Four days before the race though, something diverted my attention completely – my baby girl was born. Megan was finally here and all of the training and competitiveness fell far to the back of my mind as I looked into those beautiful blue eyes. The Friday before the race my ladies were doing so well they were discharged from the hospital and we took our newest family member home. Being first night at home, there was not much sleep to be had, but we felt so blessed to have our beautiful bundle of joy it didn’t matter. Somewhere between 3am and 4am, just before I drifted off, the idea of the race popped back into my head, I had trained so hard for eight months, but as I glanced over the room at my exhausted wife breast feeding our angel, I realised she wouldn’t understand, she wouldn’t comprehend how much this race would mean to me, but I respected that and fell asleep. An hour later she woke me up with a whisper in my ear. I jumped at the thought of something being wrong, but nothing was. Her tired, fatigued eyes looked straight into mine, and without I hint of uncertainty she said – “Honey, you better hurry up, you’re going to be late for your race”. I never said a thing, but she knew.

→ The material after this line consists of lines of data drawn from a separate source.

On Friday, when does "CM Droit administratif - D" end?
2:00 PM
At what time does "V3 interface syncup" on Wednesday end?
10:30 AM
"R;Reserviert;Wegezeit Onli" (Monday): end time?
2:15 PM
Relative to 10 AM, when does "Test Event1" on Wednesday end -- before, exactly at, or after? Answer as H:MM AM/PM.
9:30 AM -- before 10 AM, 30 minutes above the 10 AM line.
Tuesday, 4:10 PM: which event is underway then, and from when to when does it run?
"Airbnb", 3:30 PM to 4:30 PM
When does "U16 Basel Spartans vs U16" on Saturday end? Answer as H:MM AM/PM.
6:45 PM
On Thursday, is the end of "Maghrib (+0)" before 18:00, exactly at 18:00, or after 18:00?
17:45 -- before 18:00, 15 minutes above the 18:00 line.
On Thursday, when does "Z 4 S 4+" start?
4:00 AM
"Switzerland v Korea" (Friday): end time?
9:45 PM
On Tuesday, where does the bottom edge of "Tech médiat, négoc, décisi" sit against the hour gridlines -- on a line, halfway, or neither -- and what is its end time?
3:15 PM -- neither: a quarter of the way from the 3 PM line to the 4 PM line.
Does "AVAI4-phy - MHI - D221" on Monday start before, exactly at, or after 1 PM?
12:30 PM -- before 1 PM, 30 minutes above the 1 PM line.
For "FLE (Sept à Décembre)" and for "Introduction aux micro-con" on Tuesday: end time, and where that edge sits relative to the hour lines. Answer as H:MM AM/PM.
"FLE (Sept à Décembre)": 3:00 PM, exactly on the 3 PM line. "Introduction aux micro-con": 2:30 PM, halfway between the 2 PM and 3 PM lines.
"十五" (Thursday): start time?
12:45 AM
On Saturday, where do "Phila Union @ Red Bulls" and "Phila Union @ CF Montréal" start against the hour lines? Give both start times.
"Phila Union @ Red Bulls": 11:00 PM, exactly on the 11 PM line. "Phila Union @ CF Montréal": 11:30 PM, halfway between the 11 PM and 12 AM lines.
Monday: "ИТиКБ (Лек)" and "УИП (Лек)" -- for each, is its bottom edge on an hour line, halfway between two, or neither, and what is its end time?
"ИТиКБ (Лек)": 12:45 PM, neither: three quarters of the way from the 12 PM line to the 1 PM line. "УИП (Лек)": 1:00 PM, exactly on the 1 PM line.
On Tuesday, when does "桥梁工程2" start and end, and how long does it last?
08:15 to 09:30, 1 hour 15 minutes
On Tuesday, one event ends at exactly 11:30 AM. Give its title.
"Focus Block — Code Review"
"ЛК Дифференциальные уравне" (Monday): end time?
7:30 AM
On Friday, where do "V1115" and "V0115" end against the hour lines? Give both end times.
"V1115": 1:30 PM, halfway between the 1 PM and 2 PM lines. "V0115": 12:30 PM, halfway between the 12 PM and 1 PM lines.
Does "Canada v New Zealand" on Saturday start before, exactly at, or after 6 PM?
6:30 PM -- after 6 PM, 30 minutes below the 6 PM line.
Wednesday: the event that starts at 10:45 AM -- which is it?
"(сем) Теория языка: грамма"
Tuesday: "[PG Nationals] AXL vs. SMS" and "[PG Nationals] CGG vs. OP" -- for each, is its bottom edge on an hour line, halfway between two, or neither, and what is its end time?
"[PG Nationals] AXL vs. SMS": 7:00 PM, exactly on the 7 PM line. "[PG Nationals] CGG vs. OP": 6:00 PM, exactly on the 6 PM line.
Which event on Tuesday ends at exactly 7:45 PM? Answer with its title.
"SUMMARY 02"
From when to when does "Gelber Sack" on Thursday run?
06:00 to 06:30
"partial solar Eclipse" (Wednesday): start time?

The calm quickly turned into utter chaos as I ate, packed and jumped into the car for the two hour journey to the start. Race entered, kit on, and in the starting chute, I waited for the signal to set us off at 8:30am, but 8:30am came and went. 9am came and went, and at 9:20am just before the gun went off I couldn’t hear a word around me as my stomach growled…oh no, I had eaten hours ago and I was starving! If I got this wrong all my effort and my wife’s incredible understanding, it all would be for nothing! The gun went off and we pedalled through a 5km section comprising of pure dust, it clogged everywhere to the point that I felt like I was air-tight. I rode a hard start but knew that on this empty stomach it wouldn’t last, but 10km into the race we already reached out first watertable. Now, I’ve learnt not to stop at these by carrying enough fluid with me as it saves quite a bit of time, but this time I stopped…and I ate like it was my last supper. I shoved five potatoes down my throat, forced a banana down as well, with another banana in the back of my shirt and off I went. Not five kilometres later it felt like the turbo kicked in, and man did I feel strong. I nearly sprinted the rest of the race to finish the 45km in 1 hour and 53 minutes, much better than I would have ever expected.

“If I got this wrong…it all would be for nothing!”

That day learnt the most valuable lesson, one I still carry with me today. Was it to eat well before a race…no not really. Perhaps to carry enough provisions with me…nope not that. That sand takes three days to move through your digestive system…perhaps. But that day I learnt – you can not do anything worth doing in life on your own, you need the love and support of friends, fellow riders and family. And that I had.